### WHAT THE TASK REQUIRES
Repeat every entry below with "end time" changed to "finish time" and nothing else altered. Leave the pictures out.

### EXCERPTED DATA
****
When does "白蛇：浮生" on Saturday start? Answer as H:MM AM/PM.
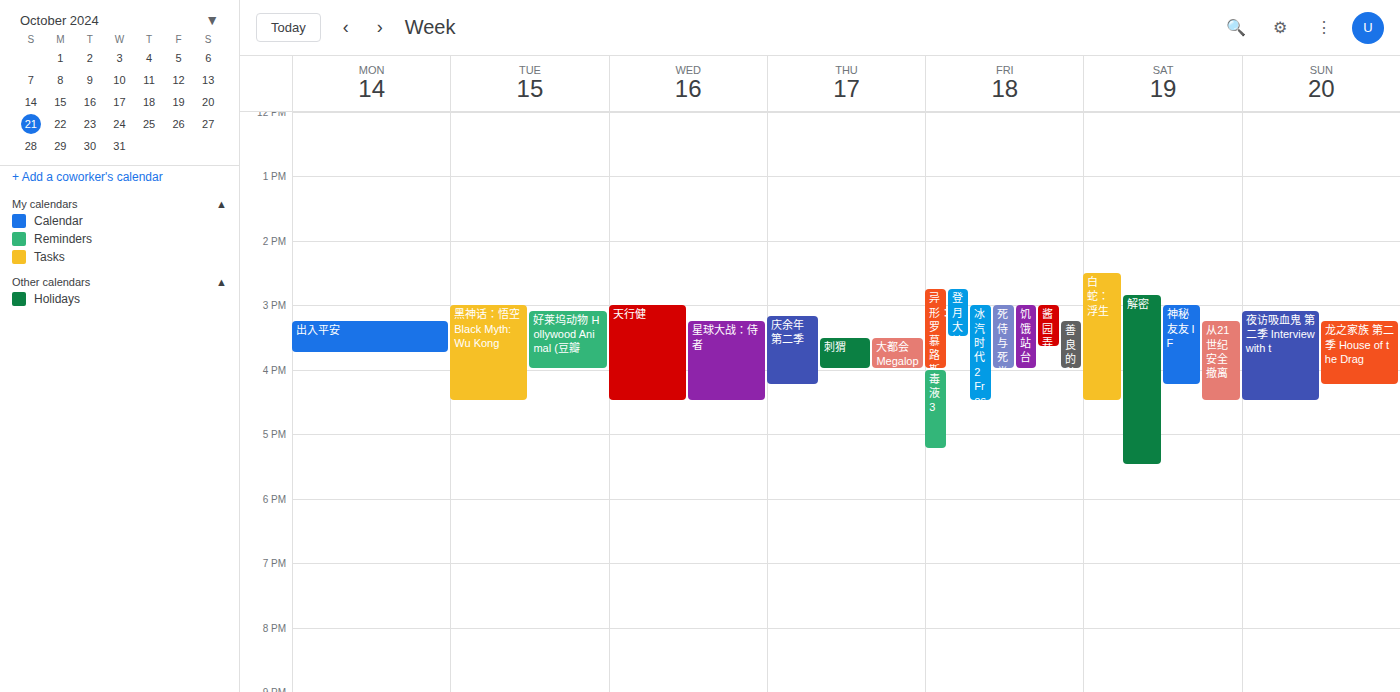
2:30 PM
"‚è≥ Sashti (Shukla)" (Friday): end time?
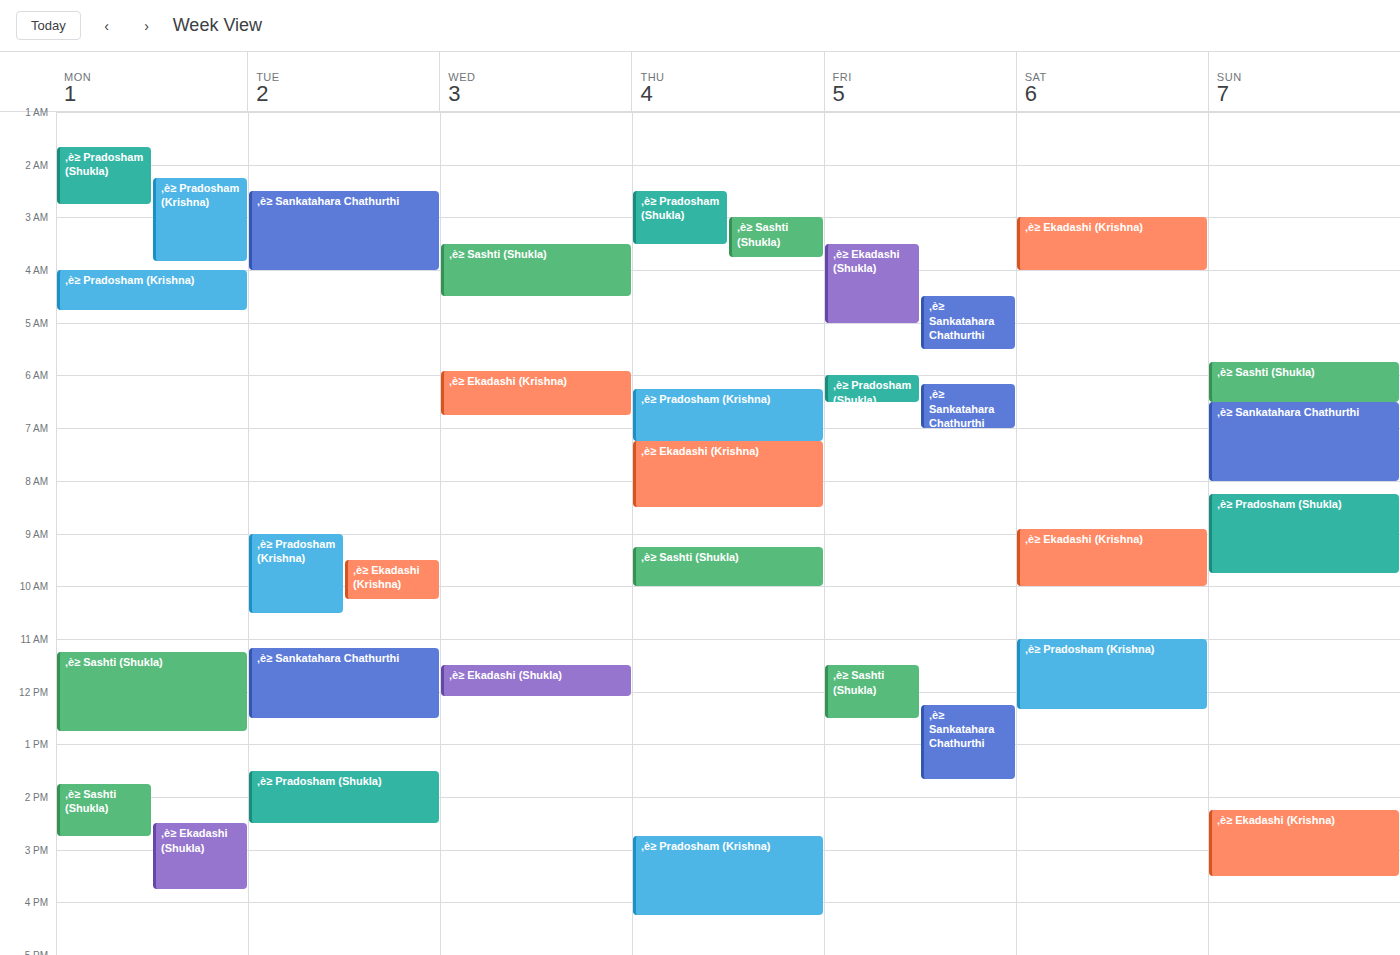
12:30 PM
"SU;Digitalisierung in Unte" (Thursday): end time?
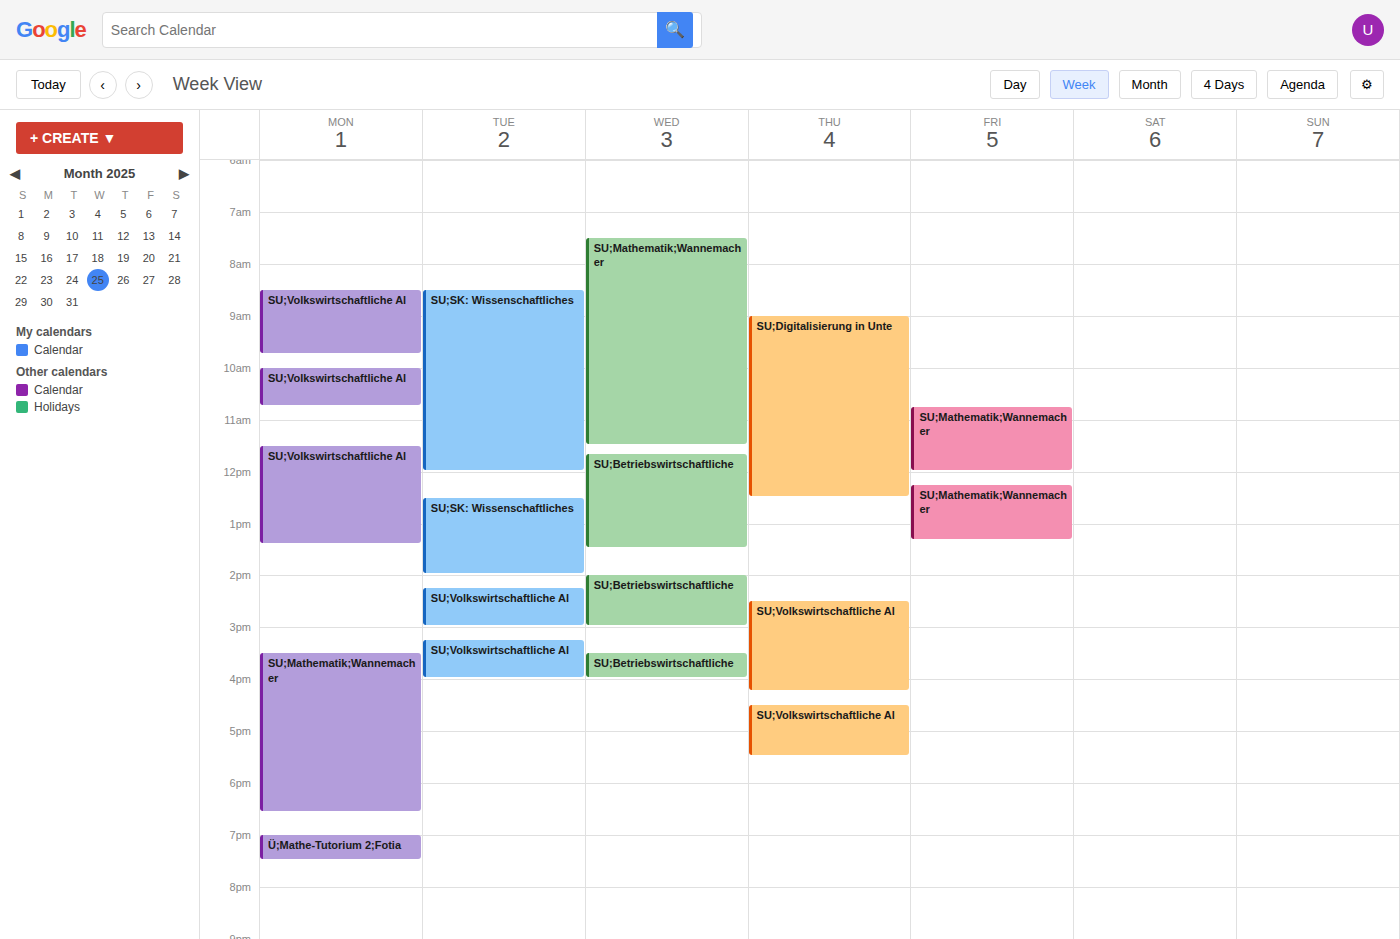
****
### RESULT BELOW
When does "白蛇：浮生" on Saturday start? Answer as H:MM AM/PM.
2:30 PM
"‚è≥ Sashti (Shukla)" (Friday): finish time?
12:30 PM
"SU;Digitalisierung in Unte" (Thursday): finish time?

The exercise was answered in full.